TASK
Each line containing the word "bypass" must be copied from the material below.

BEGIN DATASET CONTENT

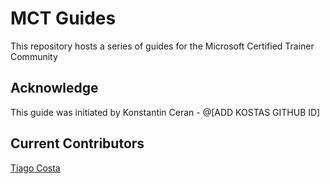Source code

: # MCT Guides
This repository hosts a series of guides for the Microsoft Certified Trainer Community



## Acknowledge
This guide was initiated by Konstantin Ceran - @[ADD KOSTAS GITHUB ID]

## Current Contributors
[Tiago Costa](@tiagocostapt)
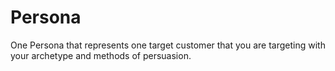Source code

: # Persona

One Persona that represents one target customer that you are targeting with your archetype and methods of persuasion.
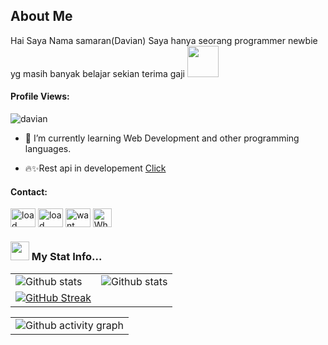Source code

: <h2> About Me </h2>
<p>
Hai Saya Nama samaran(Davian) Saya hanya seorang programmer newbie yg masih banyak belajar sekian terima gaji <img src="https://media4.giphy.com/media/3og0IG0skAiznZQLde/giphy.webp?cid=6c09b952f7e3024c1f03cca63854e1db3202be2b57abbb66&rid=giphy.webp&ct=g" width=50>
</p>
<p align="right"> <h4>Profile Views:</h4> <img src="https://komarev.com/ghpvc/?username=carlxjoe&label=Profile%20views&color=0e75b6&style=flat"
    alt="davian" /> 
  </p>

- 🌱 I’m currently learning Web Development and other programming languages.

- 🔥✨Rest api in developement [Click](https://dvanzapi.my.id)

<h4 align="left">Contact:</h4>
<p align="left">
  <a href="https://www.facebook.com/profile.php?id=100064516381260" target="blank"><img align="center"
      src="https://raw.githubusercontent.com/rahuldkjain/github-profile-readme-generator/master/src/images/icons/Social/facebook.svg"
      alt="load" height="30" width="40" /></a> 
  <a href="https://instagram.com/rizxyux" target="blank"><img align="center"
      src="https://raw.githubusercontent.com/rahuldkjain/github-profile-readme-generator/master/src/images/icons/Social/instagram.svg"
      alt="load" height="30" width="40" /></a> 
 <a href="https://twitter.com/rizkyadin7" target="blank"><img align="center"
      src="https://raw.githubusercontent.com/rahuldkjain/github-profile-readme-generator/master/src/images/icons/Social/twitter.svg"
      alt="want follow?" height="30" width="40" /></a> 
 <a href="https://wa.me/6282328303332" target="blank"><img align="center"
      src="https://github.com/carlxjoe/carlxjoe/raw/main/walogo.svg.png"
      alt="Whatsapp" height="30" width="30" /></a> 
</p>



### <img src="https://media2.giphy.com/media/3ov9jZ0V6gOO0oa98Y/giphy.gif?cid=6c09b952c8060150fe6f0deab3b4f43b8ecd539a39292d48&rid=giphy.gif&ct=g" width=30> My Stat Info...

|                                                                                                           |                                                                                                                                                                                                                                                                       |
| --------------------------------------------------------------------------------------------------------- | ----------------------------------------------------------------------------------------------------------------------------------------------------------------------------------------------------------------------------------------------------------------------|
| ![Github stats](https://github-readme-stats.vercel.app/api?username=carlxjoe&include_all_commits=true&count_private=true&show_icons=true&l) | ![Github stats](https://github-readme-stats.vercel.app/api?username=carlxjoe&show_icons=true&title_color=ffffff&icon_color=bb2acf&text_color=daf7dc&bg_color=151515) |
| [![GitHub Streak](http://github-readme-streak-stats.herokuapp.com?user=carlxjoe&theme=dark&hide_border=true&date_format=j%20M%5B%20Y%5D&ring=FFFFFF&currStreakLabel=FFFFFF)](https://git.io/streak-stats) |

|                                                                                                                                                                                                                                                                                                                                           |                         
| ---------------------------------------------------------------------------------------------------------------------------------------------------------------------------------------------------------------------------------------------------------------------------------------------------------------------------------------------|
| ![Github activity graph](https://activity-graph.herokuapp.com/graph?username=carlxjoe&theme=xcode&area=true&hide_border=true) |
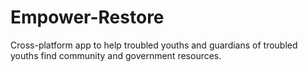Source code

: # Empower-Restore
Cross-platform app to help troubled youths and guardians of troubled youths find community and government resources.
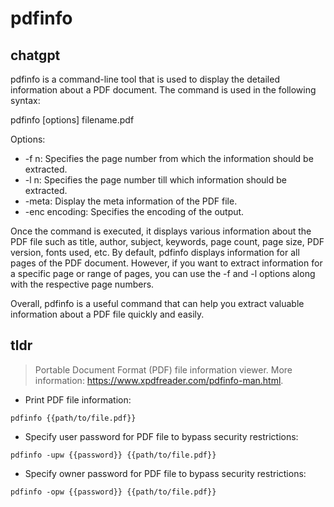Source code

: # pdfinfo 
## chatgpt 
pdfinfo is a command-line tool that is used to display the detailed information about a PDF document. The command is used in the following syntax:

pdfinfo [options] filename.pdf

Options:
- -f n: Specifies the page number from which the information should be extracted.
- -l n: Specifies the page number till which information should be extracted.
- -meta: Display the meta information of the PDF file.
- -enc encoding: Specifies the encoding of the output.

Once the command is executed, it displays various information about the PDF file such as title, author, subject, keywords, page count, page size, PDF version, fonts used, etc. By default, pdfinfo displays information for all pages of the PDF document. However, if you want to extract information for a specific page or range of pages, you can use the -f and -l options along with the respective page numbers.

Overall, pdfinfo is a useful command that can help you extract valuable information about a PDF file quickly and easily. 

## tldr 
 
> Portable Document Format (PDF) file information viewer.
> More information: <https://www.xpdfreader.com/pdfinfo-man.html>.

- Print PDF file information:

`pdfinfo {{path/to/file.pdf}}`

- Specify user password for PDF file to bypass security restrictions:

`pdfinfo -upw {{password}} {{path/to/file.pdf}}`

- Specify owner password for PDF file to bypass security restrictions:

`pdfinfo -opw {{password}} {{path/to/file.pdf}}`
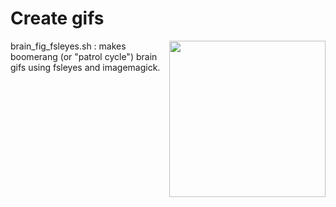 # Create gifs 

<img align="right" src="https://github.com/fmorfini/assets_general/blob/main/Francesca_Morfini_my_brain_gif.gif" width="250" />

brain_fig_fsleyes.sh : makes boomerang (or "patrol cycle") brain gifs using fsleyes and imagemagick.


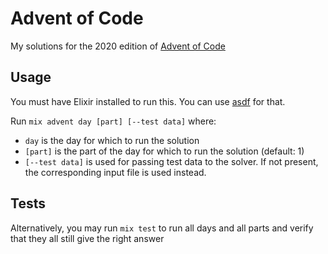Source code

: # Advent of Code
My solutions for the 2020 edition of [Advent of Code](https://adventofcode.com/)

## Usage
You must have Elixir installed to run this. You can use [asdf](https://asdf-vm.com) for that.

Run `mix advent day [part] [--test data]` where:
* `day` is the day for which to run the solution
* `[part]` is the part of the day for which to run the solution (default: 1)
* `[--test data]` is used for passing test data to the solver. If not present, the corresponding input file is used instead.

## Tests
Alternatively, you may run `mix test` to run all days and all parts and verify that they all still give the right answer
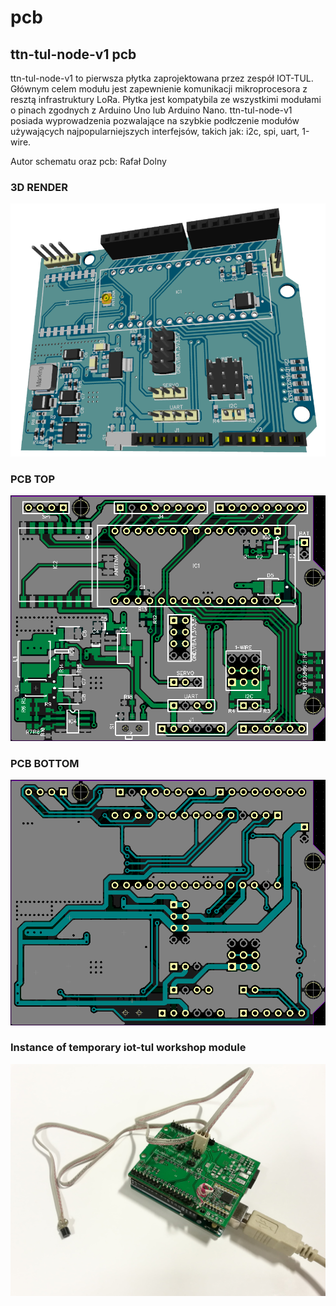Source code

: # pcb <Name>
## ttn-tul-node-v1 pcb
ttn-tul-node-v1 to pierwsza płytka zaprojektowana przez zespół IOT-TUL. Głównym celem modułu jest zapewnienie komunikacji mikroprocesora z resztą infrastruktury LoRa. Płytka jest kompatybila ze wszystkimi modułami o pinach zgodnych z Arduino Uno lub Arduino Nano. ttn-tul-node-v1 posiada wyprowadzenia pozwalające na szybkie podłczenie modułów używających najpopularniejszych interfejsów, takich jak: i2c, spi, uart, 1-wire.

Autor schematu oraz pcb: Rafał Dolny

### 3D RENDER
![3D render](./img/3.png)

### PCB TOP
![pcb top](./img/1.png)

### PCB BOTTOM 
![pcb bottom](./img/2.png)

### Instance of temporary iot-tul workshop module 
![pcb bottom](./img/4.jpg)
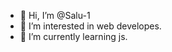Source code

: - 👋 Hi, I’m @Salu-1
- 👀 I’m interested in web developes.
- 🌱 I’m currently learning js.


<!---
Salu-1/Salu-1 is a ✨ special ✨ repository because its `README.md` (this file) appears on your GitHub profile.
You can click the Preview link to take a look at your changes.
--->
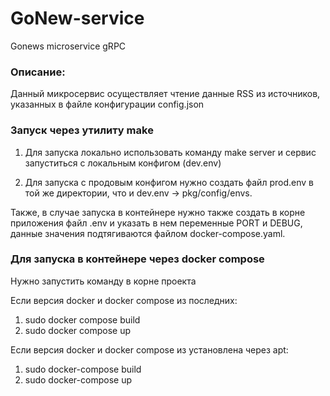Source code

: # GoNew-service
Gonews microservice gRPC

### Описание:

Данный микросервис осуществляет чтение данные RSS из источников, указанных в файле конфигурации config.json

### Запуск через утилиту make

1) Для запуска локально использовать команду make server и сервис запуститься с локальным конфигом (dev.env)

2) Для запуска с продовым конфигом нужно создать файл prod.env в той же директории, что и dev.env -> pkg/config/envs.

Также, в случае запуска в контейнере нужно также создать в корне приложения файл .env и указать в нем переменные PORT и DEBUG, 
данные значения подтягиваются файлом docker-compose.yaml.

### Для запуска в контейнере через docker compose

Нужно запустить команду в корне проекта

Если версия docker и docker compose из последних:

1. sudo docker compose build
2. sudo docker compose up

Если версия docker и docker compose из установлена через apt:

1. sudo docker-compose build
2. sudo docker-compose up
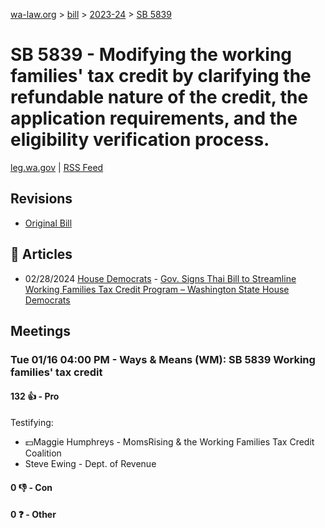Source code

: [wa-law.org](/) > [bill](/bill/) > [2023-24](/bill/2023-24/) > [SB 5839](/bill/2023-24/sb/5839/)

# SB 5839 - Modifying the working families' tax credit by clarifying the refundable nature of the credit, the application requirements, and the eligibility verification process.
[leg.wa.gov](https://app.leg.wa.gov/billsummary?BillNumber=5839&Year=2023&Initiative=false) | [RSS Feed](./rss.xml)

## Revisions
* [Original Bill](1/)

## 📰 Articles
* 02/28/2024 [House Democrats](/org/house_democrats/) - [Gov. Signs Thai Bill to Streamline Working Families Tax Credit Program – Washington State House Democrats](https://housedemocrats.wa.gov/blog/2024/02/28/gov-signs-thai-bill-to-streamline-working-families-tax-credit-program/#:~:text=SB%205839)

## Meetings
### Tue 01/16 04:00 PM - Ways & Means (WM): SB 5839 Working families' tax credit
#### 132 👍 - Pro
Testifying:
* 💵Maggie Humphreys - MomsRising & the Working Families Tax Credit Coalition
* Steve Ewing - Dept. of Revenue

#### 0 👎 - Con

#### 0 ❓ - Other

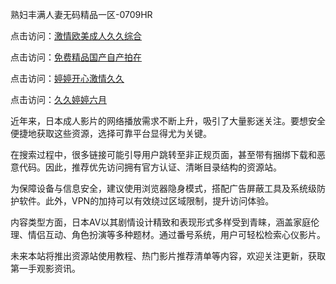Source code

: 熟妇丰满人妻无码精品一区-0709HR

点击访问：<a href="https://heiliaoe8ajia.pages.dev">激情欧美成人久久综合</a>

点击访问：<a href="https://heiliao2dmwwy.pages.dev">免费精品国产自产拍在</a>

点击访问：<a href="https://heiliaowt0d7p.pages.dev">婷婷开心激情久久</a>

点击访问：<a href="https://heiliaoxqkkct.pages.dev">久久婷婷六月</a>

近年来，日本成人影片的网络播放需求不断上升，吸引了大量影迷关注。要想安全便捷地获取这些资源，选择可靠平台显得尤为关键。

在搜索过程中，很多链接可能引导用户跳转至非正规页面，甚至带有捆绑下载和恶意代码。因此，推荐优先访问拥有官方认证、清晰目录结构的资源站。

为保障设备与信息安全，建议使用浏览器隐身模式，搭配广告屏蔽工具及系统级防护软件。此外，VPN的加持可以有效绕过区域限制，提升访问体验。

内容类型方面，日本AV以其剧情设计精致和表现形式多样受到青睐，涵盖家庭伦理、情侣互动、角色扮演等多种题材。通过番号系统，用户可轻松检索心仪影片。

未来本站将推出资源站使用教程、热门影片推荐清单等内容，欢迎关注更新，获取第一手观影资讯。

<span style="display:none;">[Canonical link]( https://github.com/vk20250709/785287 ）</span>
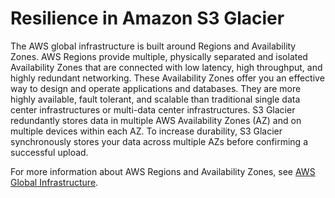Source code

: # Resilience in Amazon S3 Glacier<a name="disaster-recovery-resiliency"></a>

The AWS global infrastructure is built around Regions and Availability Zones\. AWS Regions provide multiple, physically separated and isolated Availability Zones that are connected with low latency, high throughput, and highly redundant networking\. These Availability Zones offer you an effective way to design and operate applications and databases\. They are more highly available, fault tolerant, and scalable than traditional single data center infrastructures or multi\-data center infrastructures\. S3 Glacier redundantly stores data in multiple AWS Availability Zones \(AZ\) and on multiple devices within each AZ\. To increase durability, S3 Glacier synchronously stores your data across multiple AZs before confirming a successful upload\.

For more information about AWS Regions and Availability Zones, see [AWS Global Infrastructure](https://aws.amazon.com/about-aws/global-infrastructure/)\.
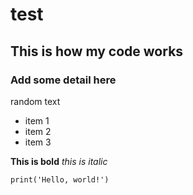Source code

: # test
## This is how my code works
### Add some detail here


random text


* item 1
* item 2
* item 3


**This is bold** _this is italic_

    print('Hello, world!')
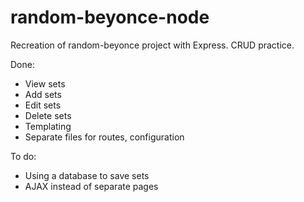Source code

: # random-beyonce-node
Recreation of random-beyonce project with Express. CRUD practice.

Done:
* View sets
* Add sets
* Edit sets
* Delete sets
* Templating
* Separate files for routes, configuration

To do:
* Using a database to save sets
* AJAX instead of separate pages
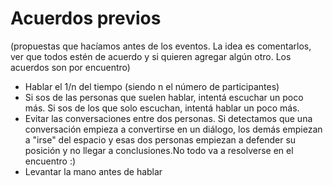 # Acuerdos previos

(propuestas que hacíamos antes de los eventos. La idea es comentarlos, ver que todos estén de acuerdo y si quieren agregar algún otro. Los acuerdos son por encuentro)

* Hablar el 1/n del tiempo (siendo n el número de participantes)
* Si sos de las personas que suelen hablar, intentá escuchar un poco más. Si sos de los que solo escuchan, intentá hablar un poco más.
* Evitar las conversaciones entre dos personas. Si detectamos que una conversación empieza a convertirse en un diálogo, los demás empiezan a "irse" del espacio y esas dos personas empiezan a defender su posición y no llegar a conclusiones.No todo va a resolverse en el encuentro :)
* Levantar la mano antes de hablar
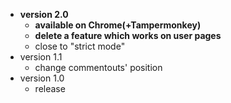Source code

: * __version 2.0__
  - __available on Chrome(+Tampermonkey)__
  - __delete a feature which works on user pages__
  - close to "strict mode"
* version 1.1
  - change commentouts' position
* version 1.0
  - release
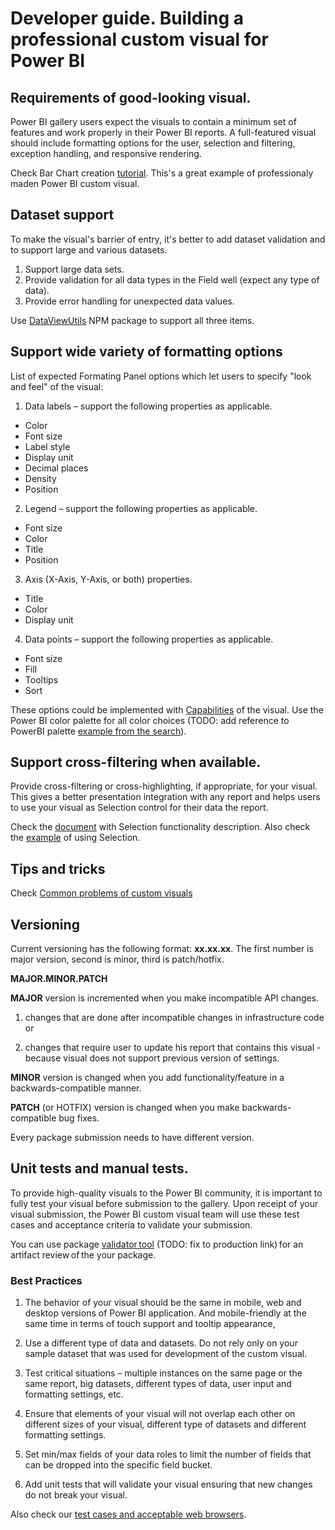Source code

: # Developer guide. Building a professional custom visual for Power BI

## Requirements of good-looking visual.

Power BI gallery users expect the visuals to contain a minimum set of features and work properly in their Power BI reports. A full-featured visual should include formatting options for the user, selection and filtering, exception handling, and responsive rendering.

Check Bar Chart creation [tutorial](https://github.com/Microsoft/PowerBI-visuals#building-bar-chart). This's a great example of professionaly maden Power BI custom visual.

## Dataset support
To make the visual's barrier of entry, it's better to add dataset validation and to support large and various datasets.

1. Support large data sets.
2. Provide validation for all data types in the Field well (expect any type of data).
3. Provide error handling for unexpected data values.

Use [DataViewUtils](https://github.com/Microsoft/powerbi-visuals-utils-dataviewutils/blob/master/docs/usage/usage-guide.md) NPM package to support all three items.

## Support wide variety of formatting options

List of expected Formating Panel options which let users to specify "look and feel" of the visual:

1. Data labels – support the following properties as applicable.
  - Color
  - Font size
  - Label style
  - Display unit
  - Decimal places
  - Density
  - Position

2. Legend – support the following properties as applicable.
  - Font size
  - Color
  - Title
  - Position
  
3. Axis (X-Axis, Y-Axis, or both) properties.
  - Title
  - Color
  - Display unit

4. Data points – support the following properties as applicable.
  - Font size
  - Fill
  - Tooltips
  - Sort

These options could be implemented with [Capabilities](https://github.com/Microsoft/PowerBI-visuals/blob/master/Capabilities/Capabilities.md) of the visual.
Use the Power BI color palette for all color choices (TODO: add reference to PowerBI palette [example from the search](https://dataveld.wordpress.com/2016/02/13/microsoft-power-bi-color-reference/)).

## Support cross-filtering when available.

Provide cross-filtering or cross-highlighting, if appropriate, for your visual. This gives a better presentation integration with any report and helps users to use your visual as Selection control for their data the report.

Check the [document](https://github.com/Microsoft/PowerBI-visuals/blob/master/Visual/Selection.md) with Selection functionality description. Also check the [example](https://github.com/Microsoft/PowerBI-visuals/blob/master/Tutorial/Selection.md) of using Selection.

## Tips and tricks

Check [Common problems of custom visuals](./SubmissionCommonProblems.md)

## Versioning

Current versioning has the following format: **xx.xx.xx**. The first number is major version, second is minor, third is patch/hotfix.

**MAJOR.MINOR.PATCH**

**MAJOR** version is incremented when you make incompatible API changes.

1. changes that are done after incompatible changes in infrastructure code or

2. changes that require user to update his report that contains this visual - because visual does not support previous version of settings.

**MINOR** version is changed when you add functionality/feature in a backwards-compatible manner.

**PATCH** (or HOTFIX) version is changed when you make backwards-compatible bug fixes. 

Every package submission needs to have different version.


## Unit tests and manual tests.

To provide high-quality visuals to the Power BI community, it is important to fully test your visual before submission to the gallery. Upon receipt of your visual submission, the Power BI custom visual team will use these test cases and acceptance criteria to validate your submission.

You can use package [validator tool](https://powerbi-validator-v-glpol.herokuapp.com/) (TODO: fix to production link) for an artifact review of the your package.

### Best Practices

1. The behavior of your visual should be the same in mobile, web and desktop versions of Power BI application. And mobile-friendly at the same time in terms of touch support and tooltip appearance, 

2. Use a different type of data and datasets. Do not rely only on your sample dataset that was used for development of the custom visual.

3. Test critical situations – multiple instances on the same page or the same report, big datasets, different types of data, user input and formatting settings, etc.

4. Ensure that elements of your visual will not overlap each other on different sizes of your visual, different type of datasets and different formatting settings.

5. Set min/max fields of your data roles to limit the number of fields that can be dropped into the specific field bucket.

6. Add unit tests that will validate your visual ensuring that new changes do not break your visual.

Also check our [test cases and acceptable web browsers](./SubmissionTesting.md).
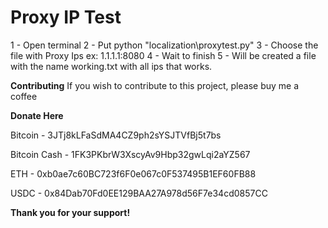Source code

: # Proxy IP Test

1 - Open terminal
2 - Put python "localization\proxytest.py"
3 - Choose the file with Proxy Ips ex: 1.1.1.1:8080
4 - Wait to finish
5 - Will be created a file with the name working.txt with all ips that works.

**Contributing**
If you wish to contribute to this project, please buy me a coffee

**Donate Here**

Bitcoin - 3JTj8kLFaSdMA4CZ9ph2sYSJTVfBj5t7bs

Bitcoin Cash - 1FK3PKbrW3XscyAv9Hbp32gwLqi2aYZ567

ETH - 0xb0ae7c60BC723f6F0e067c0F537495B1EF60FB88

USDC - 0x84Dab70Fd0EE129BAA27A978d56F7e34cd0857CC

**Thank you for your support!**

END DATASET CONTENT

ANSWER SPACE
- Specify user password for PDF file to bypass security restrictions:
- Specify owner password for PDF file to bypass security restrictions:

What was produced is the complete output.